The foundation of any interior protection project is a suspended ceiling, which uses reinforced engineered poly film and innovative installation methods to prevent contamination due to falling dust and debris during re-roofing and remodelling projects. Suspended ceilings are installed before the roof replacement or repair begins, remain in place throughout the project, and are removed upon completion. Suspended ceilings offer security against falling dust and debris and other types of contamination.

Another application of interior protection is the construction of wall barriers. They are used to separate a construction project that produces dust, debris, and/or odour from the rest of business operations. This includes scarifying and re-flooring projects, concrete cutting, remodelling, installation of new equipment, tenant improvements, restoration, and reparation. Temporary construction wall barriers involve installing the poly-engineered film floor to ceiling creating a frameless wall – a protective envelope separating the workplace from the work zone. Construction wall barriers can also be specifically customized to meet project requirements, including doorways, tunnels, person doors, and air filters. While not only preventing dust and debris from spreading, a vertical wall or temporary construction partition also confines contractors to their area, keeps employees safe, and prevents the spread of unwanted odours.

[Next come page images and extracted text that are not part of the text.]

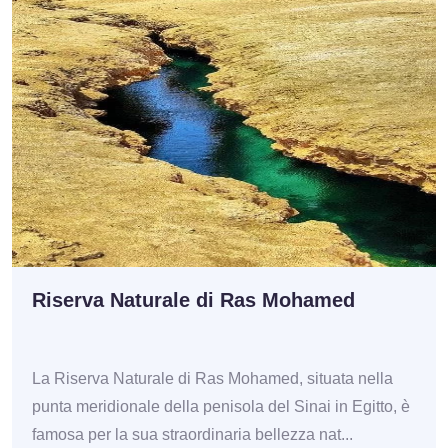
Riserva Naturale di Ras Mohamed
La Riserva Naturale di Ras Mohamed, situata nella
punta meridionale della penisola del Sinai in Egitto, è
famosa per la sua straordinaria bellezza nat...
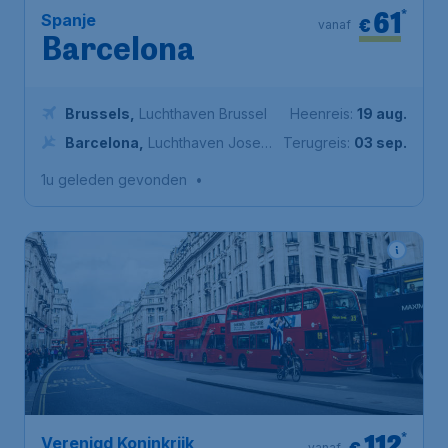
61
*
Spanje
€
vanaf
Barcelona
Brussels
,
Luchthaven Brussel
Heenreis:
19 aug.
Barcelona
,
Luchthaven Josep
Terugreis:
03 sep.
Tarradellas Barcelona-El Prat
1u geleden gevonden
•
112
*
Verenigd Koninkrijk
€
vanaf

Every re-roofing or remodelling project creates dust and debris. Although the suspended ceiling catches the contamination, another aspect of interior protection is high structure cleaning. High structure cleaning is performed during the takedown of the suspended cover by using hand brooms, brushes, HEPA vacuums and other tools to clean and remove non-adhered dust and debris captured on pipes, ductwork, metal beams, trusses, and other horizontal surfaces. High-structure cleaning services provide additional assurance against site contamination.

In the course of interior protection, numerous situations may arise which require custom applications. A temporary interior protection system can be adapted to unique situations and circumstances, such as zipper doors, curtain walls, and suspended netting.

Special attention needs to be given to safety as related to fire sprinklers when dust protection is installed as a ceiling.